(Circuit design data)
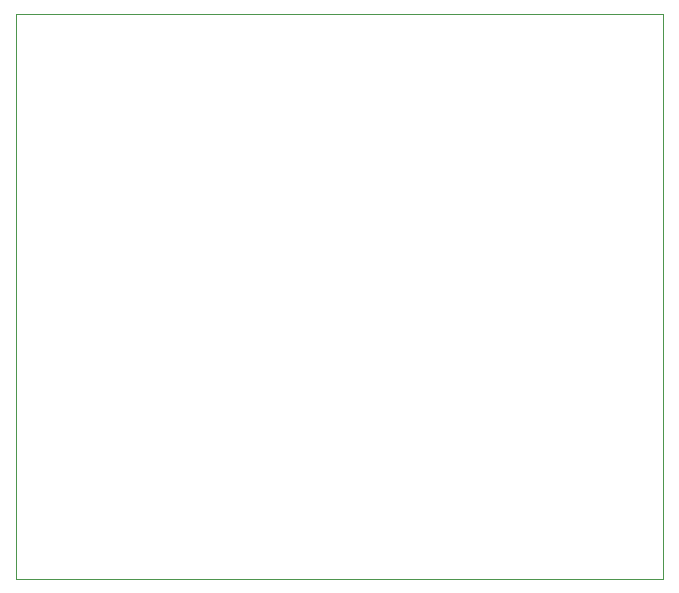
<source format=gbr>
%TF.GenerationSoftware,KiCad,Pcbnew,9.0.1*%
%TF.CreationDate,2025-11-16T17:24:42-08:00*%
%TF.ProjectId,Si-LTC7800,53692d4c-5443-4373-9830-302e6b696361,rev?*%
%TF.SameCoordinates,Original*%
%TF.FileFunction,Profile,NP*%
%FSLAX46Y46*%
G04 Gerber Fmt 4.6, Leading zero omitted, Abs format (unit mm)*
G04 Created by KiCad (PCBNEW 9.0.1) date 2025-11-16 17:24:42*
%MOMM*%
%LPD*%
G01*
G04 APERTURE LIST*
%TA.AperFunction,Profile*%
%ADD10C,0.050000*%
%TD*%
G04 APERTURE END LIST*
D10*
X110000000Y-114100000D02*
X164750000Y-114100000D01*
X164750000Y-161900000D01*
X110000000Y-161900000D01*
X110000000Y-114100000D01*
M02*

</source>
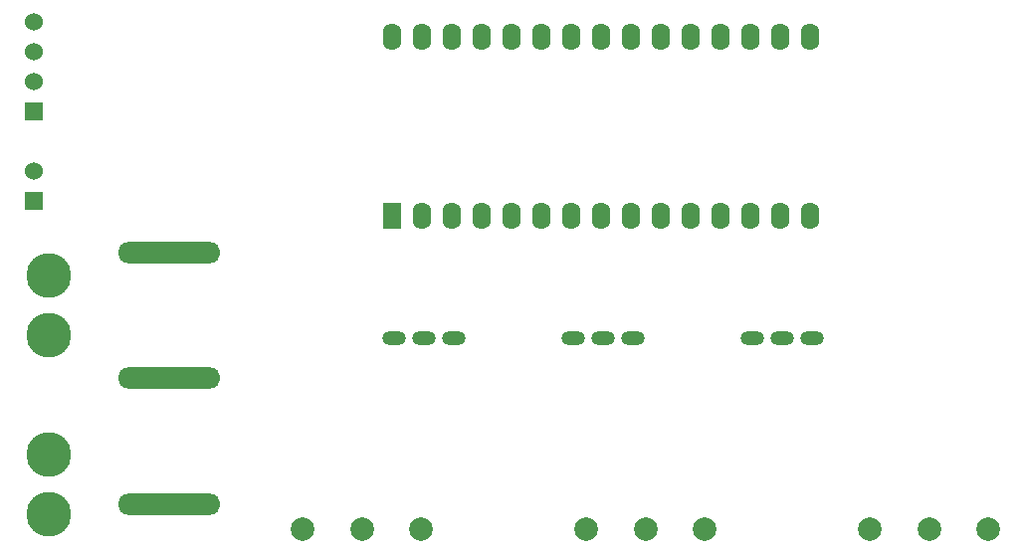
<source format=gbs>
G04 (created by PCBNEW (2013-jul-07)-stable) date Mon 01 Dez 2014 22:00:58 CET*
%MOIN*%
G04 Gerber Fmt 3.4, Leading zero omitted, Abs format*
%FSLAX34Y34*%
G01*
G70*
G90*
G04 APERTURE LIST*
%ADD10C,0.00590551*%
%ADD11C,0.0787402*%
%ADD12R,0.06X0.06*%
%ADD13C,0.06*%
%ADD14O,0.343307X0.0716535*%
%ADD15O,0.062X0.09*%
%ADD16R,0.062X0.09*%
%ADD17C,0.15*%
%ADD18O,0.0787402X0.0472441*%
G04 APERTURE END LIST*
G54D10*
G54D11*
X17531Y-26000D03*
X19500Y-26000D03*
X21468Y-26000D03*
X27031Y-26000D03*
X29000Y-26000D03*
X30968Y-26000D03*
X36531Y-26000D03*
X38500Y-26000D03*
X40468Y-26000D03*
G54D12*
X8500Y-12000D03*
G54D13*
X8500Y-11000D03*
X8500Y-10000D03*
X8500Y-9000D03*
G54D12*
X8500Y-15000D03*
G54D13*
X8500Y-14000D03*
G54D14*
X13066Y-25161D03*
X13066Y-20948D03*
X13066Y-16736D03*
G54D15*
X34500Y-9500D03*
X33500Y-9500D03*
X32500Y-9500D03*
X31500Y-9500D03*
X30500Y-9500D03*
X29500Y-9500D03*
X28500Y-9500D03*
X27500Y-9500D03*
X26500Y-9500D03*
X25500Y-9500D03*
X24500Y-9500D03*
X23500Y-9500D03*
X22500Y-9500D03*
X21500Y-9500D03*
X20500Y-9500D03*
G54D16*
X20500Y-15500D03*
G54D15*
X21500Y-15500D03*
X22500Y-15500D03*
X23500Y-15500D03*
X24500Y-15500D03*
X25500Y-15500D03*
X26500Y-15500D03*
X27500Y-15500D03*
X28500Y-15500D03*
X29500Y-15500D03*
X30500Y-15500D03*
X31500Y-15500D03*
X32500Y-15500D03*
X33500Y-15500D03*
X34500Y-15500D03*
G54D17*
X9000Y-17500D03*
X9000Y-19500D03*
X9000Y-23500D03*
X9000Y-25500D03*
G54D18*
X20574Y-19594D03*
X21574Y-19594D03*
X22574Y-19594D03*
X26574Y-19594D03*
X27574Y-19594D03*
X28574Y-19594D03*
X32574Y-19594D03*
X33574Y-19594D03*
X34574Y-19594D03*
M02*

</source>
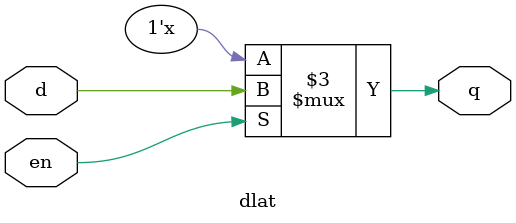
<source format=v>
module dlat(d,en,q);
input d,en;
output reg q;

always @ * begin
if(en)
q=d;
else
q=q;
end
endmodule

</source>
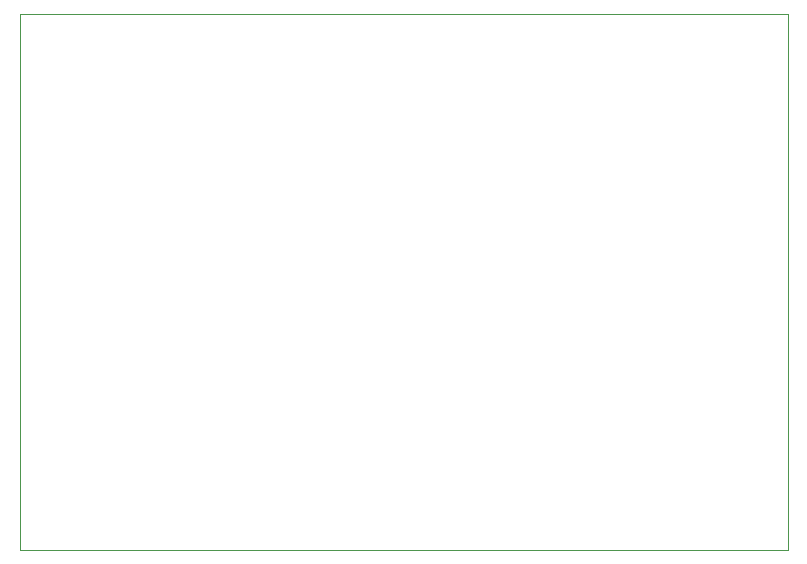
<source format=gm1>
G04 #@! TF.GenerationSoftware,KiCad,Pcbnew,(5.1.8)-1*
G04 #@! TF.CreationDate,2021-01-26T22:47:04-05:00*
G04 #@! TF.ProjectId,kimchi_ulid,6b696d63-6869-45f7-956c-69642e6b6963,v0.1*
G04 #@! TF.SameCoordinates,Original*
G04 #@! TF.FileFunction,Profile,NP*
%FSLAX46Y46*%
G04 Gerber Fmt 4.6, Leading zero omitted, Abs format (unit mm)*
G04 Created by KiCad (PCBNEW (5.1.8)-1) date 2021-01-26 22:47:04*
%MOMM*%
%LPD*%
G01*
G04 APERTURE LIST*
G04 #@! TA.AperFunction,Profile*
%ADD10C,0.100000*%
G04 #@! TD*
G04 APERTURE END LIST*
D10*
X172000000Y-80600000D02*
X107000000Y-80600000D01*
X107000000Y-126000000D02*
X172000000Y-126000000D01*
X107000000Y-80600000D02*
X107000000Y-126000000D01*
X172000000Y-126000000D02*
X172000000Y-80600000D01*
M02*

</source>
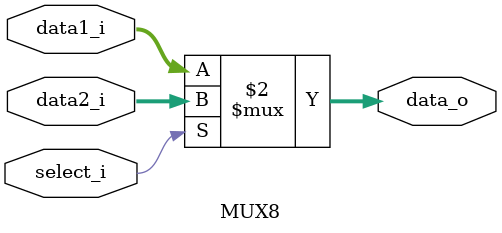
<source format=v>
module MUX8 (data1_i, data2_i, select_i, data_o);

input [7:0] data1_i;
input [7:0] data2_i;
input select_i;
output [7:0] data_o;

assign data_o = (!select_i) ? data1_i : data2_i;

endmodule

</source>
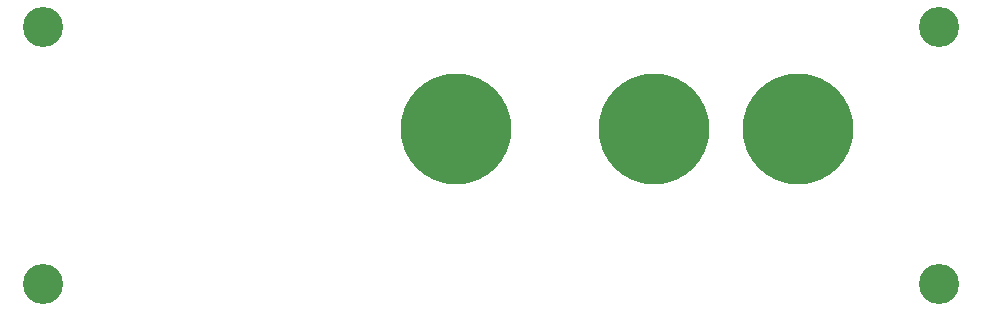
<source format=gbr>
G04 #@! TF.FileFunction,Soldermask,Top*
%FSLAX46Y46*%
G04 Gerber Fmt 4.6, Leading zero omitted, Abs format (unit mm)*
G04 Created by KiCad (PCBNEW 4.0.6) date Sunday, 17 September 2017 'AMt' 11:46:35*
%MOMM*%
%LPD*%
G01*
G04 APERTURE LIST*
%ADD10C,0.100000*%
%ADD11C,9.400000*%
%ADD12C,3.400000*%
G04 APERTURE END LIST*
D10*
D11*
X138500000Y-82250000D03*
X155250000Y-82250000D03*
D12*
X179400000Y-73600000D03*
X179400000Y-95400000D03*
X103600000Y-95400000D03*
X103600000Y-73600000D03*
D11*
X167500000Y-82250000D03*
M02*

</source>
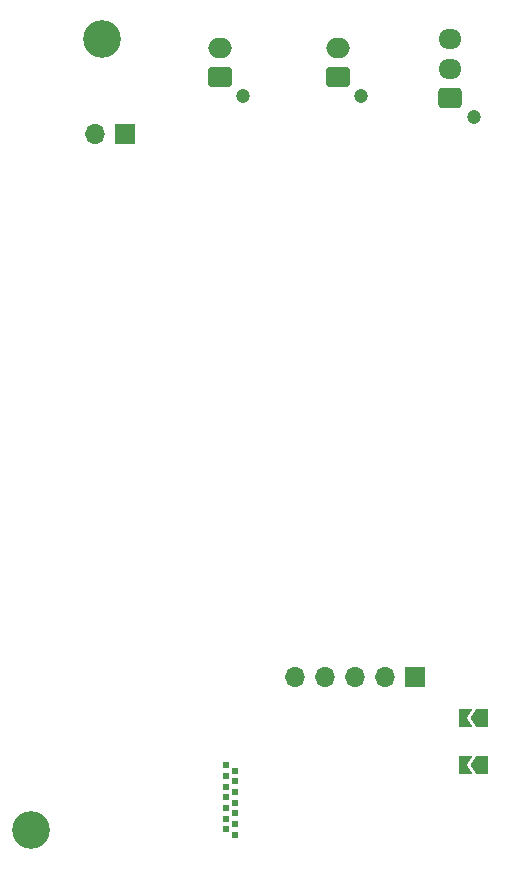
<source format=gbr>
%TF.GenerationSoftware,KiCad,Pcbnew,8.0.8*%
%TF.CreationDate,2025-01-17T17:00:29+08:00*%
%TF.ProjectId,The Button,54686520-4275-4747-946f-6e2e6b696361,rev?*%
%TF.SameCoordinates,Original*%
%TF.FileFunction,Soldermask,Bot*%
%TF.FilePolarity,Negative*%
%FSLAX46Y46*%
G04 Gerber Fmt 4.6, Leading zero omitted, Abs format (unit mm)*
G04 Created by KiCad (PCBNEW 8.0.8) date 2025-01-17 17:00:29*
%MOMM*%
%LPD*%
G01*
G04 APERTURE LIST*
G04 Aperture macros list*
%AMRoundRect*
0 Rectangle with rounded corners*
0 $1 Rounding radius*
0 $2 $3 $4 $5 $6 $7 $8 $9 X,Y pos of 4 corners*
0 Add a 4 corners polygon primitive as box body*
4,1,4,$2,$3,$4,$5,$6,$7,$8,$9,$2,$3,0*
0 Add four circle primitives for the rounded corners*
1,1,$1+$1,$2,$3*
1,1,$1+$1,$4,$5*
1,1,$1+$1,$6,$7*
1,1,$1+$1,$8,$9*
0 Add four rect primitives between the rounded corners*
20,1,$1+$1,$2,$3,$4,$5,0*
20,1,$1+$1,$4,$5,$6,$7,0*
20,1,$1+$1,$6,$7,$8,$9,0*
20,1,$1+$1,$8,$9,$2,$3,0*%
%AMFreePoly0*
4,1,6,1.000000,0.000000,0.500000,-0.750000,-0.500000,-0.750000,-0.500000,0.750000,0.500000,0.750000,1.000000,0.000000,1.000000,0.000000,$1*%
%AMFreePoly1*
4,1,6,0.500000,-0.750000,-0.650000,-0.750000,-0.150000,0.000000,-0.650000,0.750000,0.500000,0.750000,0.500000,-0.750000,0.500000,-0.750000,$1*%
G04 Aperture macros list end*
%ADD10FreePoly0,180.000000*%
%ADD11FreePoly1,180.000000*%
%ADD12C,3.200000*%
%ADD13R,1.700000X1.700000*%
%ADD14O,1.700000X1.700000*%
%ADD15C,1.200000*%
%ADD16RoundRect,0.250000X0.750000X-0.600000X0.750000X0.600000X-0.750000X0.600000X-0.750000X-0.600000X0*%
%ADD17O,2.000000X1.700000*%
%ADD18RoundRect,0.250000X0.725000X-0.600000X0.725000X0.600000X-0.725000X0.600000X-0.725000X-0.600000X0*%
%ADD19O,1.950000X1.700000*%
%ADD20C,0.609600*%
G04 APERTURE END LIST*
D10*
%TO.C,JP2*%
X192225000Y-85000000D03*
D11*
X190775000Y-85000000D03*
%TD*%
%TO.C,JP1*%
X190731908Y-88958646D03*
D10*
X192181908Y-88958646D03*
%TD*%
D12*
%TO.C,H2*%
X160000000Y-27500000D03*
%TD*%
D13*
%TO.C,J7*%
X162000000Y-35500000D03*
D14*
X159460000Y-35500000D03*
%TD*%
%TO.C,J5*%
X176390000Y-81500000D03*
X178930000Y-81500000D03*
X181470000Y-81500000D03*
X184010000Y-81500000D03*
D13*
X186550000Y-81500000D03*
%TD*%
D15*
%TO.C,J1*%
X171975000Y-32350000D03*
D16*
X169975000Y-30750000D03*
D17*
X169975000Y-28250000D03*
%TD*%
D12*
%TO.C,H1*%
X154000000Y-94500000D03*
%TD*%
D15*
%TO.C,J6*%
X191475000Y-34100000D03*
D18*
X189475000Y-32500000D03*
D19*
X189475000Y-30000000D03*
X189475000Y-27500000D03*
%TD*%
D20*
%TO.C,J2*%
X170500000Y-94399999D03*
X170500000Y-93499998D03*
X170500000Y-92600000D03*
X170500000Y-91699999D03*
X170500000Y-90799999D03*
X170500000Y-89900000D03*
X170500000Y-89000000D03*
X171280001Y-89450000D03*
X171280001Y-90350000D03*
X171280001Y-91249999D03*
X171280001Y-92149999D03*
X171280001Y-93050000D03*
X171280001Y-93949998D03*
X171280001Y-94849999D03*
%TD*%
D15*
%TO.C,J4*%
X181975000Y-32350000D03*
D16*
X179975000Y-30750000D03*
D17*
X179975000Y-28250000D03*
%TD*%
M02*

</source>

### Problem statement:
Above are the records. Copy the lines beginning at the one that has "X8500Y-14000D03*" and ending with the one that has "X26500Y-9500D03*", unchanged.

### Exercise answer:
X8500Y-14000D03*
G54D14*
X13066Y-25161D03*
X13066Y-20948D03*
X13066Y-16736D03*
G54D15*
X34500Y-9500D03*
X33500Y-9500D03*
X32500Y-9500D03*
X31500Y-9500D03*
X30500Y-9500D03*
X29500Y-9500D03*
X28500Y-9500D03*
X27500Y-9500D03*
X26500Y-9500D03*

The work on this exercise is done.